_Requirement_: For the entries below, repeat exactly each line starting with the one that contains "species_9, 14.848: 0.043 -> 0.0203" and going on through the one that contains "924059: 924059259 -> 924059309", and no others.

_Available records_:
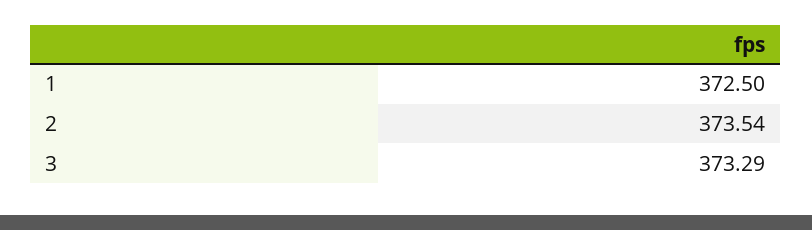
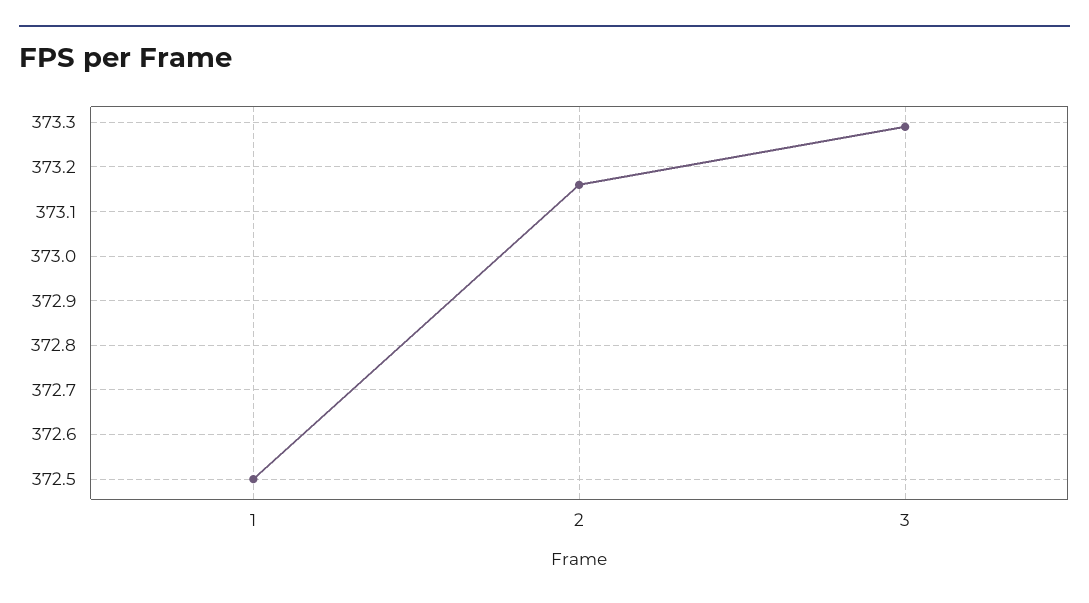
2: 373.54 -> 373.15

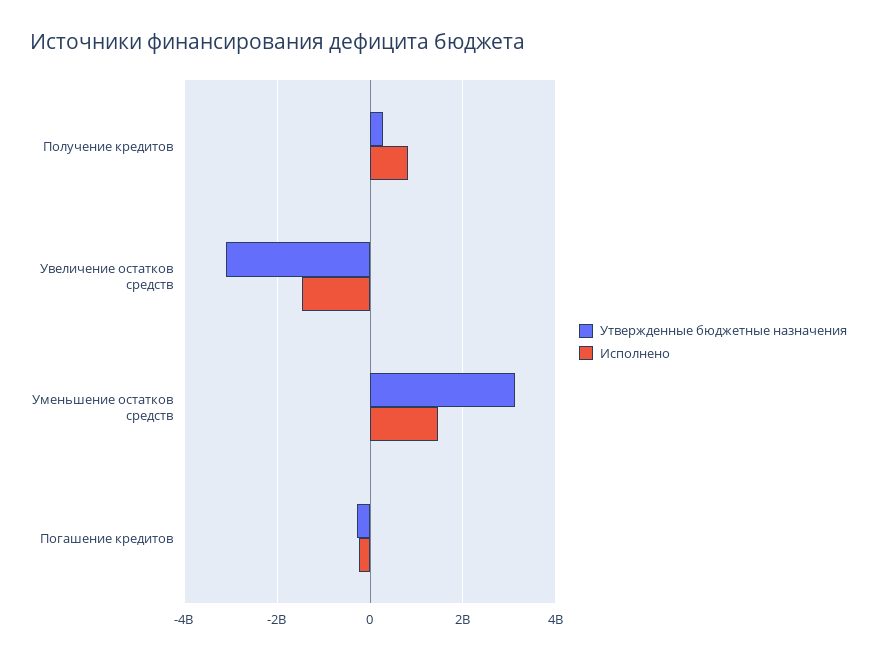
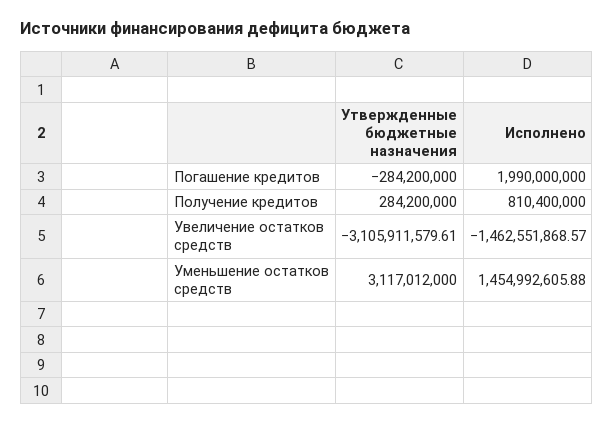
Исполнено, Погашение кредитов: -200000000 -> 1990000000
---
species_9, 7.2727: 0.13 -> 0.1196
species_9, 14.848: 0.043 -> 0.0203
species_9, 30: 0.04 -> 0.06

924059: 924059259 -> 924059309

_Exercise output_:
species_9, 14.848: 0.043 -> 0.0203
species_9, 30: 0.04 -> 0.06

924059: 924059259 -> 924059309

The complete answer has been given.